Job: When you reach the line with "<span>HELP</span>" in the data below, begin printing lines exactly, and stop once the line with "<span>▼</span>" has been printed.

Excerpted data:
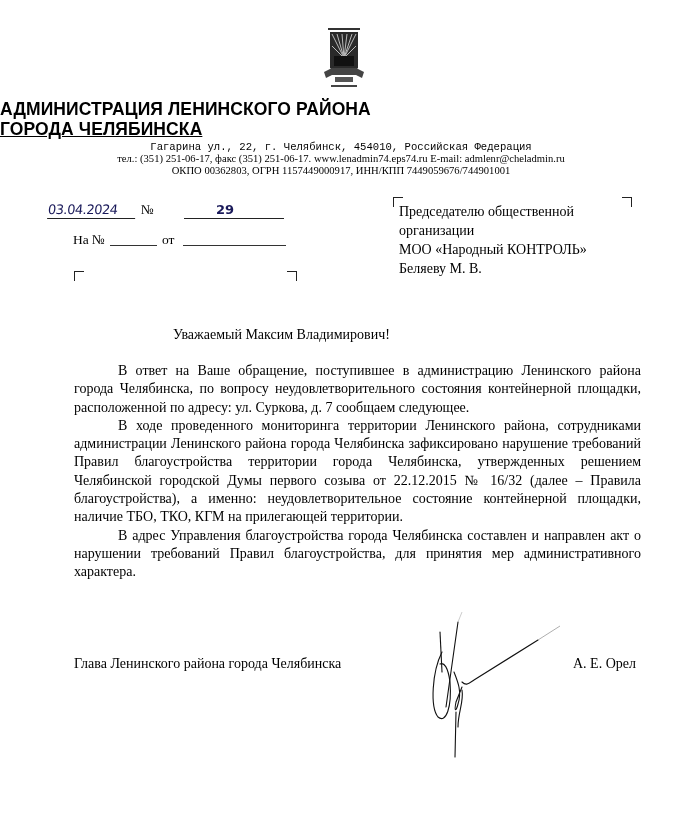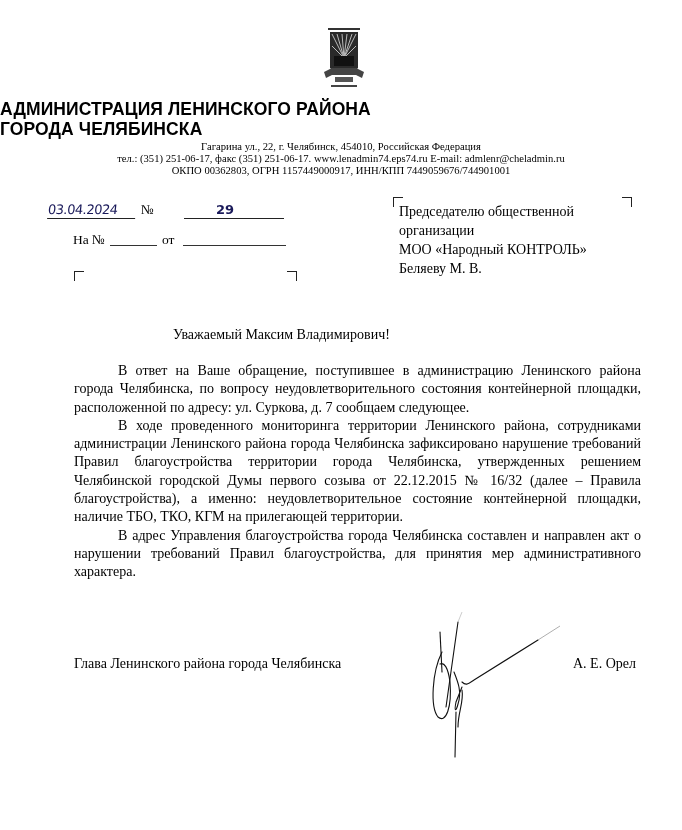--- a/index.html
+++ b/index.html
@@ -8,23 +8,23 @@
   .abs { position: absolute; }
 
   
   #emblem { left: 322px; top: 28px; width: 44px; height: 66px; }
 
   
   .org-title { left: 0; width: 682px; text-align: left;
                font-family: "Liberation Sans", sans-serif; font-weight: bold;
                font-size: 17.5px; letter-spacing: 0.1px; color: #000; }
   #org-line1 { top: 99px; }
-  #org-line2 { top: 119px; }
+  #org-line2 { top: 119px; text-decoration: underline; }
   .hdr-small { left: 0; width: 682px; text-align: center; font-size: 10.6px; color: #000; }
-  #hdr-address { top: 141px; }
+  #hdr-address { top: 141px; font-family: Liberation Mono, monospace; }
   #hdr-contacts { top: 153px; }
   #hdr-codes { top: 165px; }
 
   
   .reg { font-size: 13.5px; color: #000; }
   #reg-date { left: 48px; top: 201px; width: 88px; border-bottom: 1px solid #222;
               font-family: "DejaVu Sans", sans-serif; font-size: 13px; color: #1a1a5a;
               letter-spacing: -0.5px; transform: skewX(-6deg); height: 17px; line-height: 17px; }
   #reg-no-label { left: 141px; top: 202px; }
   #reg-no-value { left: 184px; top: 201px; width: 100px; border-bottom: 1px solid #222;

---

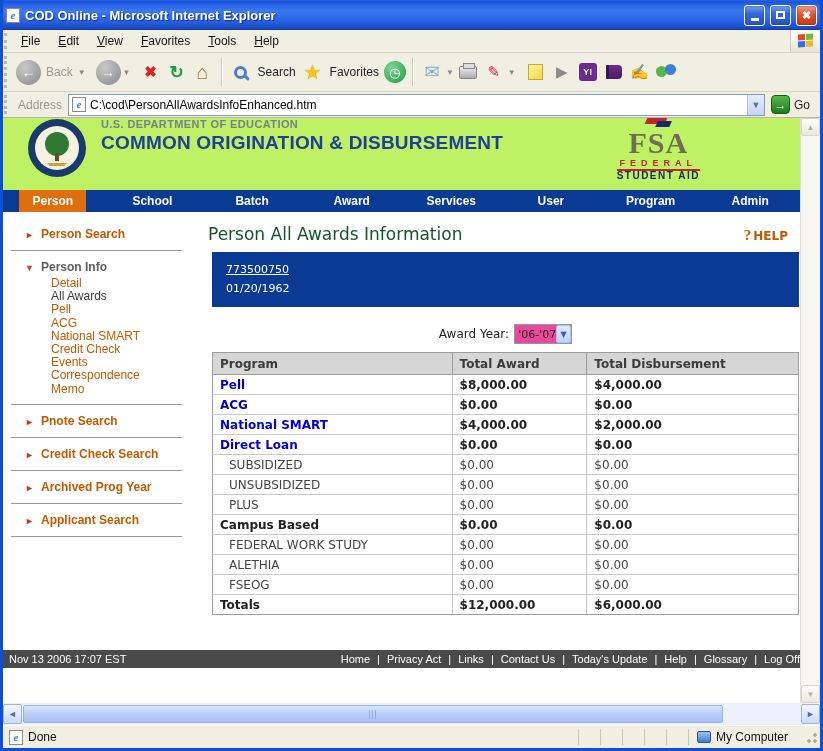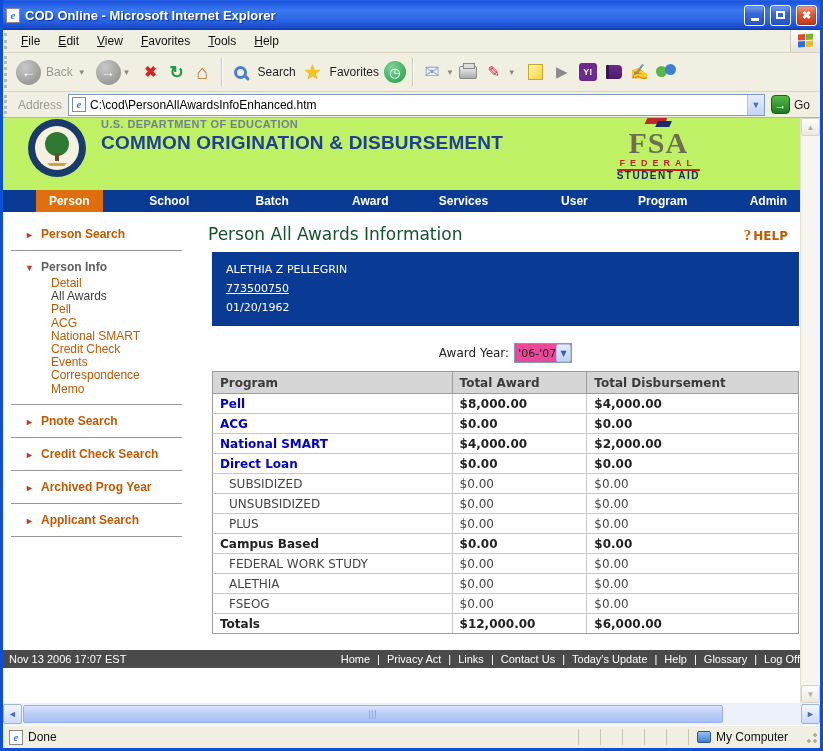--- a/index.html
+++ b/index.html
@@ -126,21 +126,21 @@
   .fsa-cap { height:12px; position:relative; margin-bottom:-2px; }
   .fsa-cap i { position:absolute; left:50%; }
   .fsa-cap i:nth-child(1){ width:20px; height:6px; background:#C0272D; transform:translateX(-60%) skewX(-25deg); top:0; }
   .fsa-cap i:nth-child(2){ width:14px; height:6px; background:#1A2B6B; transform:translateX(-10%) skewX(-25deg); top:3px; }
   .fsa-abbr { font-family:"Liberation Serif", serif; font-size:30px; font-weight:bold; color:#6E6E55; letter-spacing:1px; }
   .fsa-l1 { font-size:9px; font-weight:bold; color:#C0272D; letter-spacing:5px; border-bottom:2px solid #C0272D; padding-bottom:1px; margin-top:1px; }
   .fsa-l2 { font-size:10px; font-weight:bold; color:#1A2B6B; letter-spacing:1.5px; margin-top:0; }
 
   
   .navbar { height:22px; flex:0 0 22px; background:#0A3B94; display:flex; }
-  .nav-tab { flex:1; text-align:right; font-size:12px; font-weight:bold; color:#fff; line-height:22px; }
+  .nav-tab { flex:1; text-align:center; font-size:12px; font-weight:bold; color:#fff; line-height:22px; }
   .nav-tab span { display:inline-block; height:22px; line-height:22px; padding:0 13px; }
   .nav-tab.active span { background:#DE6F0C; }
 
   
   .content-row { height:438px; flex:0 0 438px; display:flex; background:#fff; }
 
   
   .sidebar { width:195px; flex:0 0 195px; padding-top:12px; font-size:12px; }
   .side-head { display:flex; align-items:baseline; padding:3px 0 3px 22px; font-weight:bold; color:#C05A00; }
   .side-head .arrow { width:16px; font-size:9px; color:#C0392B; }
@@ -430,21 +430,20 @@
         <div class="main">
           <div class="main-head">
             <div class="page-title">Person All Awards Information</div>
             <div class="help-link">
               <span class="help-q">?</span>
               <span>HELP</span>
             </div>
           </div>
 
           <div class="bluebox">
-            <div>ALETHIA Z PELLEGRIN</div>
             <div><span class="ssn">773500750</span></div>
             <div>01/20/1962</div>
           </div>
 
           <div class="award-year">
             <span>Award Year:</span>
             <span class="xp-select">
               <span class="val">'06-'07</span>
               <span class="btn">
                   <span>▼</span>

Exercise output:
               <span>HELP</span>
             </div>
           </div>
 
           <div class="bluebox">
-            <div>ALETHIA Z PELLEGRIN</div>
             <div><span class="ssn">773500750</span></div>
             <div>01/20/1962</div>
           </div>
 
           <div class="award-year">
             <span>Award Year:</span>
             <span class="xp-select">
               <span class="val">'06-'07</span>
               <span class="btn">
                   <span>▼</span>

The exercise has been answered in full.